DATASET EXTRACT:
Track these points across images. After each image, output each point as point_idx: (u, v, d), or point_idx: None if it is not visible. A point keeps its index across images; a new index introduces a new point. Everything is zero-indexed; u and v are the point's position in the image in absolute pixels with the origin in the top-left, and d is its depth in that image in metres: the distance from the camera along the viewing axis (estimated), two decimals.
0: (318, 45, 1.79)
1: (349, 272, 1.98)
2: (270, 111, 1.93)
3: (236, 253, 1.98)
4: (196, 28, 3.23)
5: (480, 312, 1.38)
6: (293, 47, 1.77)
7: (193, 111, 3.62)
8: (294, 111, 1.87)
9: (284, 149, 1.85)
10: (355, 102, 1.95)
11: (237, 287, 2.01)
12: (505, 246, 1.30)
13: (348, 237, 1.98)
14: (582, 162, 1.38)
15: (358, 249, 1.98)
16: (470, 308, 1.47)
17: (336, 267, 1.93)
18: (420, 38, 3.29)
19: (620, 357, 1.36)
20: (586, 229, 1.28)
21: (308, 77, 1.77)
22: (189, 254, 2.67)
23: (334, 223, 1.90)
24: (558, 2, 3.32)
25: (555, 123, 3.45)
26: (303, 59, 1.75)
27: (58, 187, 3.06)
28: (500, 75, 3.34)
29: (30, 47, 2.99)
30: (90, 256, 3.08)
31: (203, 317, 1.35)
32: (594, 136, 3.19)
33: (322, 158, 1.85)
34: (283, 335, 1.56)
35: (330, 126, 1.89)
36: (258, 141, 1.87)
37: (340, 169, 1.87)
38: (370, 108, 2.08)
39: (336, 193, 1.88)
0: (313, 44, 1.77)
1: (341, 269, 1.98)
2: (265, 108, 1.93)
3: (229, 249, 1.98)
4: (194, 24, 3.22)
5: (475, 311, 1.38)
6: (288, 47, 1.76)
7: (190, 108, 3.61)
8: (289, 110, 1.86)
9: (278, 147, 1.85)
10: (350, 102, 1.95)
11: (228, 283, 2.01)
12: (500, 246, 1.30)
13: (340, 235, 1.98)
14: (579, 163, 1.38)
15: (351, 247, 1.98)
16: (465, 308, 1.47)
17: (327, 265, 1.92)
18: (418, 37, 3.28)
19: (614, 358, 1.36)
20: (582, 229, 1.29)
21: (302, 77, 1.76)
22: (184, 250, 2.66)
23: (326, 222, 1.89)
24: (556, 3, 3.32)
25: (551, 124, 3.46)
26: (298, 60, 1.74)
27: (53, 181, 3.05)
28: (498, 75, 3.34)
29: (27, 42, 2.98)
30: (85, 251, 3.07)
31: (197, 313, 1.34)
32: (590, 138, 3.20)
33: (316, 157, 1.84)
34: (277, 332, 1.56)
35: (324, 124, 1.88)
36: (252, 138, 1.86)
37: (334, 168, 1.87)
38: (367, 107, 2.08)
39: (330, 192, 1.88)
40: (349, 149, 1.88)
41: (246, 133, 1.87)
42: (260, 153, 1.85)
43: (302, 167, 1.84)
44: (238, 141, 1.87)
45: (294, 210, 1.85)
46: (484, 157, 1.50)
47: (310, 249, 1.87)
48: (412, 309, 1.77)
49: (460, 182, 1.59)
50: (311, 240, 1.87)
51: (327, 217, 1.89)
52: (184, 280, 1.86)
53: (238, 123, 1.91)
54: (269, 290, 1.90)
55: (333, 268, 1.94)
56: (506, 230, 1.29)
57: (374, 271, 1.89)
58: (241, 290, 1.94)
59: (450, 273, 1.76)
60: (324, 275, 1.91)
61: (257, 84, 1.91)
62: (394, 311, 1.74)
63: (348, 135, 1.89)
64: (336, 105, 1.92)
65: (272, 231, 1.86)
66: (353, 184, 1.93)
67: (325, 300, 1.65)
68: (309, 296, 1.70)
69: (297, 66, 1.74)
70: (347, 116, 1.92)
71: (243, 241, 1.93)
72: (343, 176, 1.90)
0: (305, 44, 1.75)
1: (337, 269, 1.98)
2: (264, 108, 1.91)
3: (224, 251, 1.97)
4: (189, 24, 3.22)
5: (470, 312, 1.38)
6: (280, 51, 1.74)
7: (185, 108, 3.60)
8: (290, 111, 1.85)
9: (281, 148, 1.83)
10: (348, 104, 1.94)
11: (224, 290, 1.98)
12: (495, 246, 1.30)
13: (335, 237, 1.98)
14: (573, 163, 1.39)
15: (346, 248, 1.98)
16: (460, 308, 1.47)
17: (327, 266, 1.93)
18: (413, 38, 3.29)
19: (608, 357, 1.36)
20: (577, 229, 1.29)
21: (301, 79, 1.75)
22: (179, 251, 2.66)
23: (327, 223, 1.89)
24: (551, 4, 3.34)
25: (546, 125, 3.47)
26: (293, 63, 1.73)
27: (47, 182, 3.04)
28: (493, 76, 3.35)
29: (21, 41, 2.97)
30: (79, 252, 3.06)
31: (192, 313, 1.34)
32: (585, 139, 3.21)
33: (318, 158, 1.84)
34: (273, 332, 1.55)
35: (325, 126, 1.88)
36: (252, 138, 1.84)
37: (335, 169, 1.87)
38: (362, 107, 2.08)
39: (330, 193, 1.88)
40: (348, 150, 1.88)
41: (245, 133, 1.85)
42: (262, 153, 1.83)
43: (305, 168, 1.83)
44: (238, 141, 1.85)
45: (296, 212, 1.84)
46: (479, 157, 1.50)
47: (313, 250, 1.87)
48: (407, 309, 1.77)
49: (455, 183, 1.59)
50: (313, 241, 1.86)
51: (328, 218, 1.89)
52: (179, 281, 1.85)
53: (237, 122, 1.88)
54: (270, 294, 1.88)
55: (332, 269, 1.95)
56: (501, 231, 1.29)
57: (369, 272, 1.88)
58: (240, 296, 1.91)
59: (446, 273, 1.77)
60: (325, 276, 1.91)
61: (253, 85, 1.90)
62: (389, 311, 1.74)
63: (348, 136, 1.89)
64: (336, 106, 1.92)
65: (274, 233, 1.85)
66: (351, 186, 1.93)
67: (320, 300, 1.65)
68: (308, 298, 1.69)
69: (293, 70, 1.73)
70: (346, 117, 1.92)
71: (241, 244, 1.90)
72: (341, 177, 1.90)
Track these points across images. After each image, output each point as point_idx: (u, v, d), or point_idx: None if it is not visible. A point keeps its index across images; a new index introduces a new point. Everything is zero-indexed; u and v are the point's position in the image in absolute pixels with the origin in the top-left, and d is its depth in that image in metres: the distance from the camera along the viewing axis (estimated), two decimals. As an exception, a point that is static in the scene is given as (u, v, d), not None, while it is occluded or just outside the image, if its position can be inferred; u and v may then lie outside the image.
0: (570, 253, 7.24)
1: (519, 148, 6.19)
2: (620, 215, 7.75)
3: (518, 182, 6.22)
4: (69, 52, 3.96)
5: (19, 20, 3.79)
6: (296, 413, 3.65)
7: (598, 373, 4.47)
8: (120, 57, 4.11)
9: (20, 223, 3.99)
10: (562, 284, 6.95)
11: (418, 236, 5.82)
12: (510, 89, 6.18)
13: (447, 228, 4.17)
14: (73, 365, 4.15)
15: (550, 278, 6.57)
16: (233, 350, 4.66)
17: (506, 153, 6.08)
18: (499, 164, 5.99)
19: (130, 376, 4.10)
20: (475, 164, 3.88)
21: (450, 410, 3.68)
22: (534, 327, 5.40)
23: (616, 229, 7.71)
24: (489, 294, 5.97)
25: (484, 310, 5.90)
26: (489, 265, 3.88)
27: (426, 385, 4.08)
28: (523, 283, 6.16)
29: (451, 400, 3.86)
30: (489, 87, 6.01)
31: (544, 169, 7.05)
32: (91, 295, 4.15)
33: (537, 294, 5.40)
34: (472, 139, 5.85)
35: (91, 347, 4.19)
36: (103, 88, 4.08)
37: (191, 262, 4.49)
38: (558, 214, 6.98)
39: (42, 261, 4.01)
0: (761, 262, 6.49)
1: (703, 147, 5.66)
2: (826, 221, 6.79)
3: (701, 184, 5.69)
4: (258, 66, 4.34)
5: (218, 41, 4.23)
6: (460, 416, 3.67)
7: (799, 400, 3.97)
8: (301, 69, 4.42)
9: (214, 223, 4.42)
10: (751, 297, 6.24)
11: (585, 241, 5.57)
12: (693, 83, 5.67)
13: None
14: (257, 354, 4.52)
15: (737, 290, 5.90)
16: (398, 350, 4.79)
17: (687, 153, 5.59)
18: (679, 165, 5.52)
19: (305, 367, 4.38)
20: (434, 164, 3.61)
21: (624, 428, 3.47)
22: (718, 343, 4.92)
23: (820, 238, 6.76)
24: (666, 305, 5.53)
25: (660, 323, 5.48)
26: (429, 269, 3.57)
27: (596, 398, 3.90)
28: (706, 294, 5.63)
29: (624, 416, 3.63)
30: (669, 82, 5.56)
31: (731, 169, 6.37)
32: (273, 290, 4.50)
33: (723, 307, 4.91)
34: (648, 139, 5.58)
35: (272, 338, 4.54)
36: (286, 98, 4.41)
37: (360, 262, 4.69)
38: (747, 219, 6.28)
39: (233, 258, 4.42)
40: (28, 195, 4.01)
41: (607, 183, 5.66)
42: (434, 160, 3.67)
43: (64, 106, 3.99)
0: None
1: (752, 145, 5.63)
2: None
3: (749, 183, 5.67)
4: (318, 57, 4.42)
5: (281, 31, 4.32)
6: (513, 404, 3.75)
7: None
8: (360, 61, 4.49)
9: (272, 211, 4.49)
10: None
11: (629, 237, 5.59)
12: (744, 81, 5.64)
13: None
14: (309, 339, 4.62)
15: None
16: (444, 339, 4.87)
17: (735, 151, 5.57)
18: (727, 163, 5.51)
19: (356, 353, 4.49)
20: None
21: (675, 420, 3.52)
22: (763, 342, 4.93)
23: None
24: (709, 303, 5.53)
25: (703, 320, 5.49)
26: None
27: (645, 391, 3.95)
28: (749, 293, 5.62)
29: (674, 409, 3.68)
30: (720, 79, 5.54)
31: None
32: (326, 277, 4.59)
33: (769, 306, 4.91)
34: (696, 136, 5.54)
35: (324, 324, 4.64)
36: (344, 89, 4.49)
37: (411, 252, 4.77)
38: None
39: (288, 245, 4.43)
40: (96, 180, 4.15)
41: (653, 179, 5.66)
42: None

HOW TO COMPLETE THIS TASK: Lines to set down from above: the line with "8: (120, 57, 4.11)", the line with "38: (558, 214, 6.98)", and every line between, each exactly as written.

TASK ANSWER:
8: (120, 57, 4.11)
9: (20, 223, 3.99)
10: (562, 284, 6.95)
11: (418, 236, 5.82)
12: (510, 89, 6.18)
13: (447, 228, 4.17)
14: (73, 365, 4.15)
15: (550, 278, 6.57)
16: (233, 350, 4.66)
17: (506, 153, 6.08)
18: (499, 164, 5.99)
19: (130, 376, 4.10)
20: (475, 164, 3.88)
21: (450, 410, 3.68)
22: (534, 327, 5.40)
23: (616, 229, 7.71)
24: (489, 294, 5.97)
25: (484, 310, 5.90)
26: (489, 265, 3.88)
27: (426, 385, 4.08)
28: (523, 283, 6.16)
29: (451, 400, 3.86)
30: (489, 87, 6.01)
31: (544, 169, 7.05)
32: (91, 295, 4.15)
33: (537, 294, 5.40)
34: (472, 139, 5.85)
35: (91, 347, 4.19)
36: (103, 88, 4.08)
37: (191, 262, 4.49)
38: (558, 214, 6.98)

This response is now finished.